Tuesday, June 16, 2020
The majority and dissenting opinions in the Title VII cases (Bostock and its companion cases) handed down yesterday provide a dizzying slew of dueling hypotheticals, but in fact the mistake inherent in Neil Gorsuch’s majority opinion is quite fundamental and can be captured in general terms. And the mistake dooms his reasoning precisely as a matter of textualism, not purposivism or policy.
To describe the error as succinctly as possible: Justice Gorsuch supposes that discriminating based on orientation or gender identity always entails discrimination based on sex, because orientation and gender identity vary with sex. But discrimination in the sense relevant to this part of Title VII concerns intent. And as a moment’s reflection shows, one’s intent—as well as any underlying beliefs and attitudes—can fix on feature X of a situation and not feature Y, even when X always comes with Y. (To put this firmly established point in technical terms: intentions, beliefs, and attitudes create what philosophers call "opaque" contexts.)

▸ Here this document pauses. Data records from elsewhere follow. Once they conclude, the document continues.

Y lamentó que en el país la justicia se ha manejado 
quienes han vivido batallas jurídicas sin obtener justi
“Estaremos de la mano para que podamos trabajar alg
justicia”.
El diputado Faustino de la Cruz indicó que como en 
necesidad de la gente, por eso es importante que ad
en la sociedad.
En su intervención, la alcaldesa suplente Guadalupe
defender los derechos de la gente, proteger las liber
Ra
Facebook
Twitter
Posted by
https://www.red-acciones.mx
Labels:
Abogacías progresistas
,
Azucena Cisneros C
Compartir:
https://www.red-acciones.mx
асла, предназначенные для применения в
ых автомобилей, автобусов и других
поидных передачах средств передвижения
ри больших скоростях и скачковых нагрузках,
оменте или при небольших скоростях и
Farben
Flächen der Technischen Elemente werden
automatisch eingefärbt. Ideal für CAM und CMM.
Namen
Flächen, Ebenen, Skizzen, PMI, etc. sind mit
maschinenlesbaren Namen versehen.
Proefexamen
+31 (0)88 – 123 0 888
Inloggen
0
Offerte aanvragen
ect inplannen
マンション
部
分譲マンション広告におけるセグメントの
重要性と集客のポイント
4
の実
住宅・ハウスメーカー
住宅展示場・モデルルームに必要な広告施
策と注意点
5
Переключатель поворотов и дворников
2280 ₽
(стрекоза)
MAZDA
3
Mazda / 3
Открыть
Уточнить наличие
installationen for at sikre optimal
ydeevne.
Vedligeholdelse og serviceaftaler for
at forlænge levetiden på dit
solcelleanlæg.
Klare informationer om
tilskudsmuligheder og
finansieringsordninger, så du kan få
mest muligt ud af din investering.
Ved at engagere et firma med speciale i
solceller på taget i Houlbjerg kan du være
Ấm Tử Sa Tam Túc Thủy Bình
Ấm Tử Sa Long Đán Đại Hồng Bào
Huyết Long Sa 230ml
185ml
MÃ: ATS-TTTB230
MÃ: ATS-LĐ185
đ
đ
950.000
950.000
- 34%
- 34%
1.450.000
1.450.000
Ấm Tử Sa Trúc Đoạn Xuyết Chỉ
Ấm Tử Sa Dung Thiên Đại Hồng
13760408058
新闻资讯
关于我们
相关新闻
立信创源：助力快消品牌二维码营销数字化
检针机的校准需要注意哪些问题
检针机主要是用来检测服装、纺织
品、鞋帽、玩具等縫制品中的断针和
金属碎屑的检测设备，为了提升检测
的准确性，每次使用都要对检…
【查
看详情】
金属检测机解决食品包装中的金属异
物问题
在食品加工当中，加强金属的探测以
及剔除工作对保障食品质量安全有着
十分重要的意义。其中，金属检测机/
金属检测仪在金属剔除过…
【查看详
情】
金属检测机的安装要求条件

So an employer can be motivated by an intent—and associated beliefs or attitudes—concerning people of a certain orientation (or self-identification, or pattern of conduct), without relying on any intent, belief, or attitude concerning people of a particular sex (even though orientation turns on sex). And again, it’s these motivations—intentions, beliefs, and attitudes—that are essential to “discrimination against” individuals “because of” sex, as confirmed by Justice Bret Kavanaugh’s analysis of the ordinary meaning of that phrase taken as a whole, and Professor James Phillips' recent study relying on linguistic principles and systematic data. As Phillips summarizes the point, the operative language of Title VII, read in light of established linguistic principles and enactment-era data, requires differential treatment based on “unfair beliefs or attitudes directed at some or all men in particular, or at some or all women in particular—whether the beliefs be outright misconceptions or just unduly rough or weak generalizations; and whether the attitudes be indifference, discounting of interests, distaste, or outright antipathy."
Again, Kavanaugh's and Phillips' analyses show that this reading is superior precisely as a faithful reading of the text. And as Professor Phillips’ replies to critics confirm (here and here), this reading also fits the reasoning of all the Court’s Title VII precedents—until yesterday. Yesterday's decisions contradict this faithful textualist reading of Title VII for a simple reason: an employer motivated by an intent, belief, or attitude about people engaging in certain forms of sexual conduct, for example, needn’t have any motivation (intent, belief, or attitude) at all that is specifically about, say, women (individually or as a group).